#### TO DO:
Repeat every line of the data exactly, but not the pictures.

#### COLLECTED MATERIAL:
··········

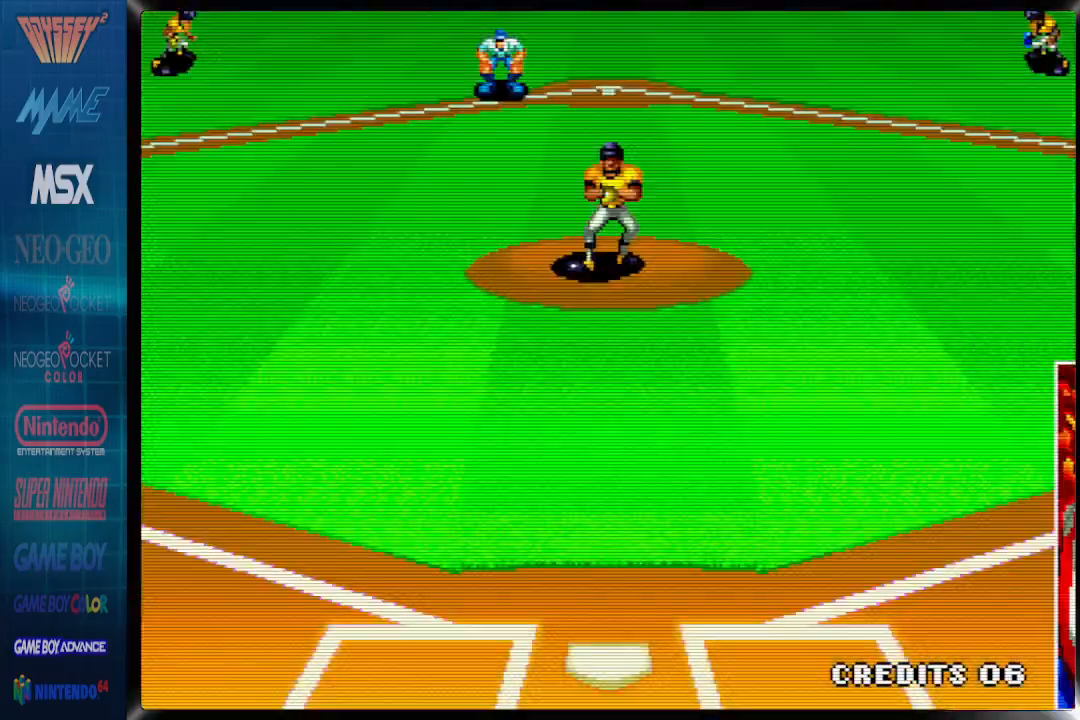
Gameplay with a controller (PlayStation layout); each line is a JSON object with the inputs held at the frame after it. "events" lists button and stick changes between this image and that frame as [ms after this image, input, new state], when the widget could be followed in between. Not read: DPAD_RIGHT left_stick right_stick.
{"buttons": [], "events": []}
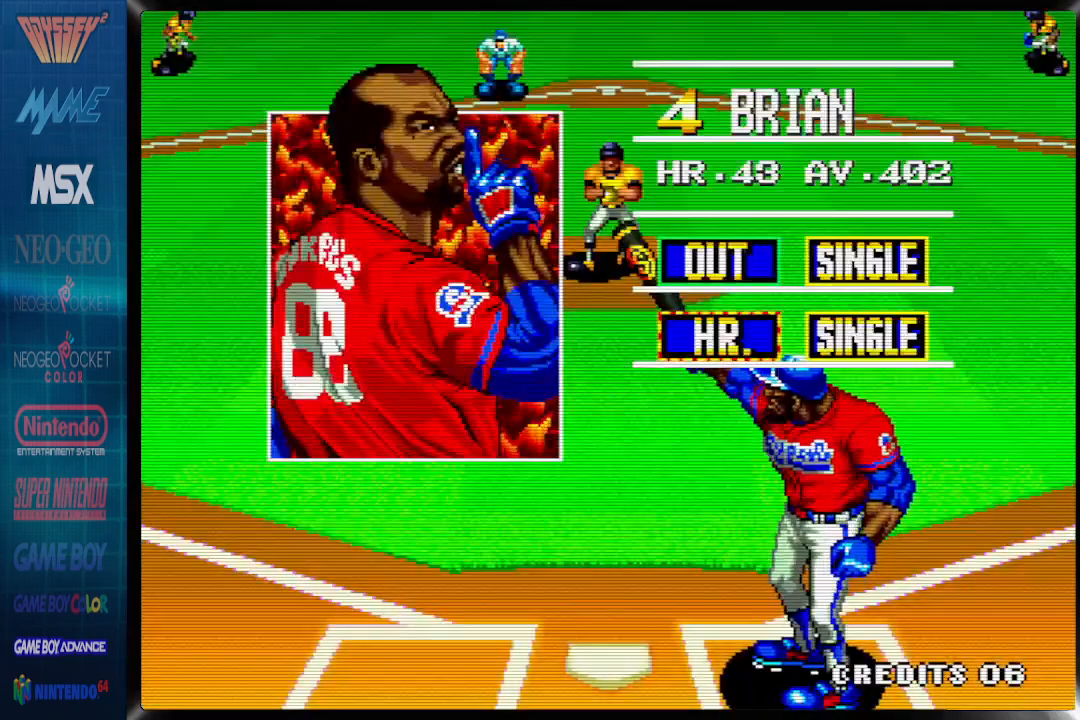
{"buttons": [], "events": []}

··········

#### TASK SOLUTION:
Gameplay with a controller (PlayStation layout); each line is a JSON object with the inputs held at the frame after it. "events" lists button and stick changes between this image and that frame as [ms after this image, input, new state], when the widget could be followed in between. Not read: DPAD_RIGHT left_stick right_stick.
{"buttons": [], "events": []}
{"buttons": [], "events": []}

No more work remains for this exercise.